В очередной раз стена коттеджа исчезла и вместо нее возник переулок недалеко от гостиницы "Националь". Как я помнил, в 1932-м ей вернули гостиничный статус. До этого в течение пятнадцати лет в ее помещениях располагались государственные организации. Выбор был хоть и недешевым и мог привлечь ко мне ненужное излишнее внимание, но достаточно оправдан. Пройдясь по улице, я мог выяснить, работает ли уже гостиница "Москва". Про "Москву" я читал, что сдали ее в эксплуатацию в 35-м, но вот когда точно не знал. Таким образом, у меня был потенциальный выбор на расстоянии сотни метров, и я мог определится на месте. К тому же я планировал не особенно долго задерживаться в гостинице. Если все пройдет удачно, то о моем проживании должен позаботиться Сталин. Наконец, близость к Кремлю позволяла мне не слишком активно прибегать к перемещениям в пространстве, которые кто-то мог заметить.
На мое счастье переулок оказался совершенно пустым.
- Давай, мы на тебя надеемся. - Легкий толчок рукой, не оставляющий время на раздумья, и вот я уже в переулке, а за моей спиной молниеносно закрывается портал.
Воистину решительный рывок вперед результат хорошего пинка сзади, - вспомнилось мне старая поговорка. - Ну что же. Пойдем устраиваться и постараемся придумать, что делать дальше.
Оглянувшись по сторонам, я стараясь сохранять спокойствие двинулся в сторону входа в гостиницу.
Глава 2. Наш первый бой, он трудный самый
Я сидел в номере гостиницы и размышлял о своих дальнейших шагах. Вселение прошло спокойно и даже буднично. Администратор даже не стал требовать у меня командировочного удостоверения. Тем более я не беспокоился за качество моего паспорта. Уж такой подлянки от отправившего меня я точно не ожидал. А легкий флирт молодого и представительного инженера Ивана Петровича Сидорова, на имя которого был выписан паспорт, с начинающей стареть администраторшей позволил даже получить одноместный номер.

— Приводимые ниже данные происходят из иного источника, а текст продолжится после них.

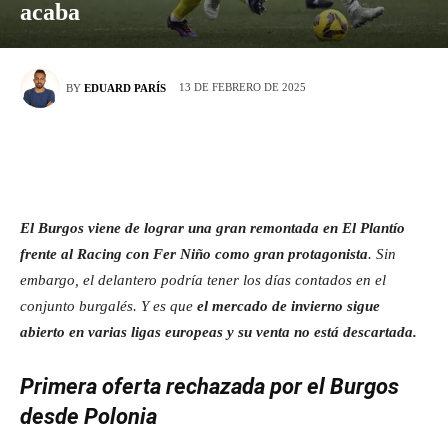
acaba
13 DE FEBRERO DE 2025
BY
EDUARD PARÍS
El Burgos viene de lograr una gran remontada en El Plantío
frente al Racing con Fer Niño como gran protagonista
. Sin
embargo, el delantero podría tener los días contados en el
conjunto burgalés. Y es que
el mercado de invierno sigue
abierto en varias ligas europeas y su venta no está descartada.
Primera oferta rechazada por el Burgos
desde Polonia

Никаких сомнений в том, что надо пробиваться именно к Сталину, не было. Все иные варианты, в том числе и неоднократно встречавшиеся мне в "попаданческой" литературе, не казались мне сколько-нибудь обоснованными. Писать письма, вызывать к себе осторожный интерес и медленно продвигаться к встрече со Сталиным, выглядело в моей ситуации глупым. Ведь в отличие от прочих "героев" мне совершенно не приходилось беспокоиться за свою безопасность. Никакие "застенки" мне не грозили. Смыться смогу всегда и из любого места. Ничуть не более оправданным казался мне и заход через "органы". Берия находился в Грузии, а иметь дело с Ягодой не было никакого желания. Так что оставалось только одно. Встречаться наедине со Сталиным.